Is crazy? Is absolutely nuts?
Now, we have to wait until April or May, when they come back with whatever the state agencies say and to review any requested zoning amendments and an eventual development agreement. I guess that’s when they’ll ask for stuff. Not developers. Oh, they’ll ask for stuff, of course. A ton of stuff they didn’t dare ask for now. But that’s also when our elected representatives will start to represent our best interests. Or at least we hope they will.

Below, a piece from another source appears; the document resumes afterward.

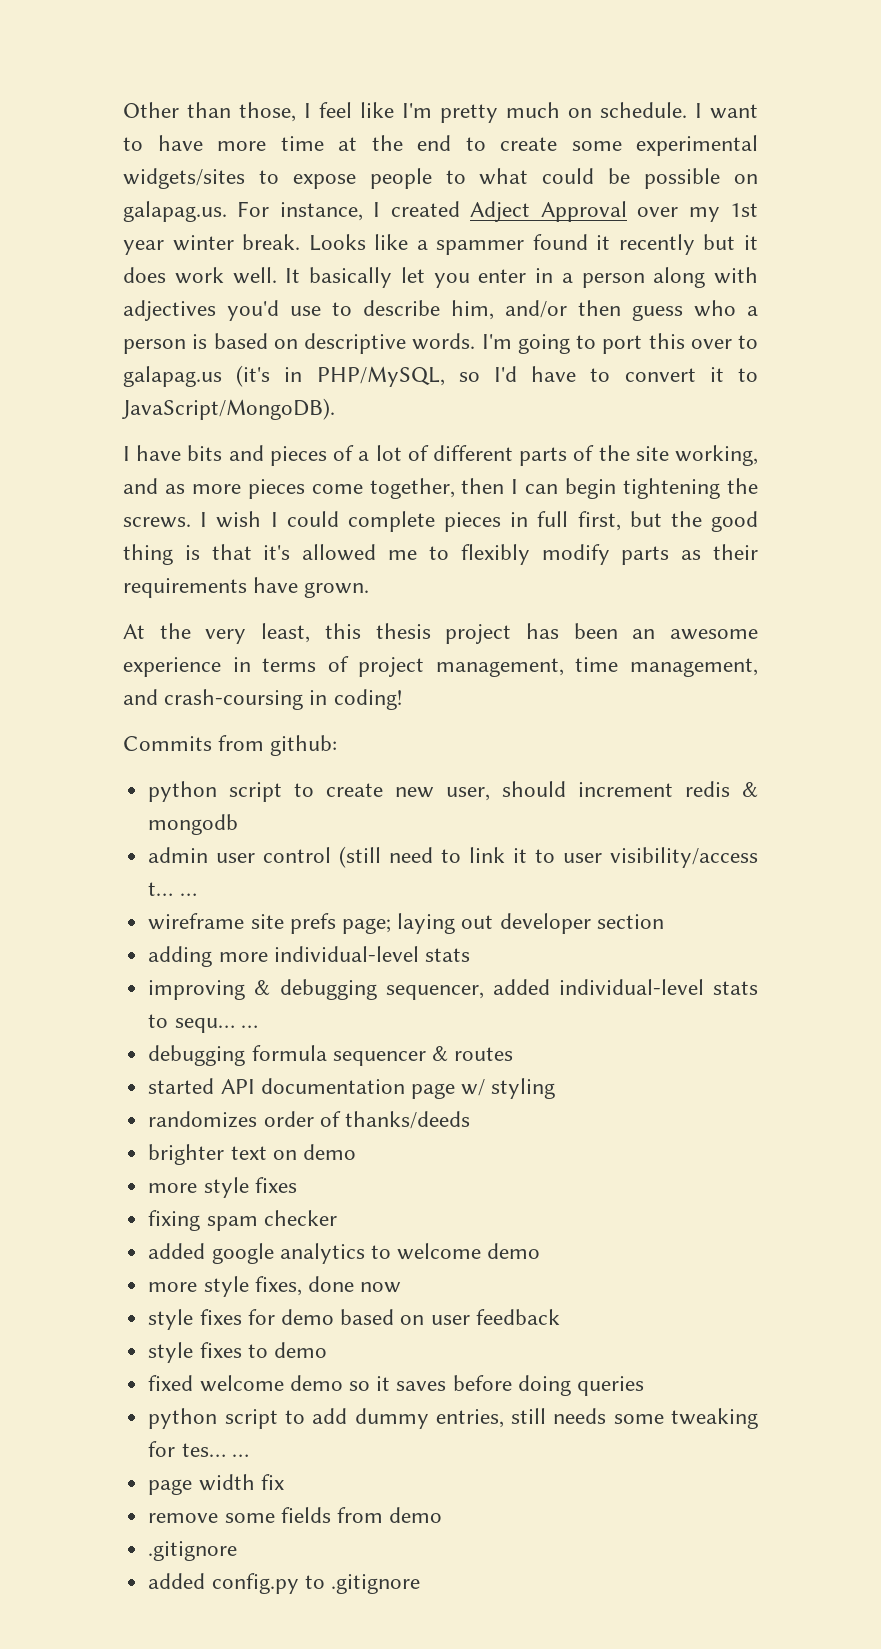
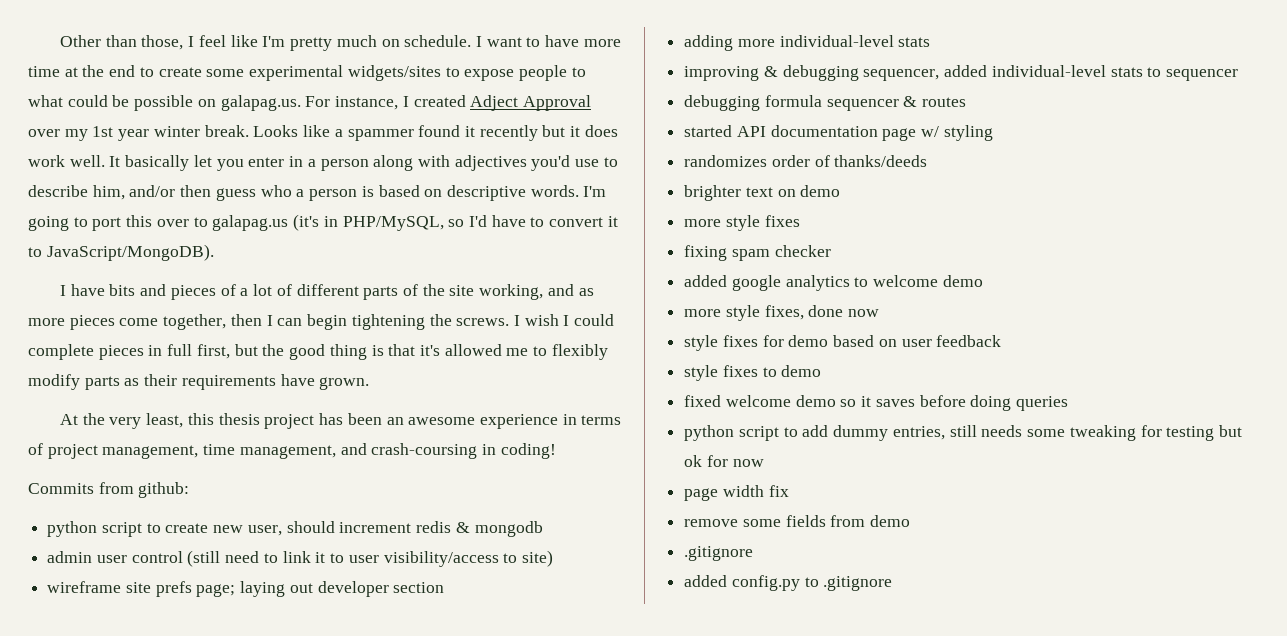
[148,882,197,896] t… … -> [503,550,553,567] to site)
[174,1018,258,1033] sequ… … -> [1166,69,1239,81] sequencer
[181,1443,249,1457] tes… … -> [1166,425,1242,441] [684,455,764,467] testing but ok for now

Because they haven’t so far. Gimenez has simply acted as a pass through, a real estate broker, if you will — for 80-some acres that we bought from the state — after convincing Florida officials to put it on a surplus land list — for a government-to-government price. Rather than put it out to bid or see what else could happen there, we then passed the savings along to the developer — again without any quid pro quo guarantees of what will happen with it. That’s not looking out for our interests. That is looking out for their interests.
Read related story: Megamall gets its public land on rushed timeline
Is the commission doing that again by delaying any talk about the ifs, ands or buts. Won’t it be too late to start asking for concessions after the fact? I mean, how hard can we really negotiate on the back end of the deal? Isn’t the front end when we have the most leverage? Once the wheels are rolling, Triple Five knows that the county will not want to roll it back. They have the advantage.
Then there’s the issue of covenants. Levine Cava’s intention was good, but what good are covenants when in the next breath (read: the next item), commissioners actually considered breaking one only halfway through its 99-year life?
After approving the CDMP changes, or voting to send them down the pipeline (same thing), commissioners looked at another application to redevelop a golf course into 600-some townhomes. That item wasn’t rejected outright, as it should have been. Even after 42 people who would be directly affected spoke against it, the change was simply deferred (more on that later).
But it certainly brings into question what good any agreement signed by Miami-Dade County will be.
Especially when we’ve started by giving them the upper hand.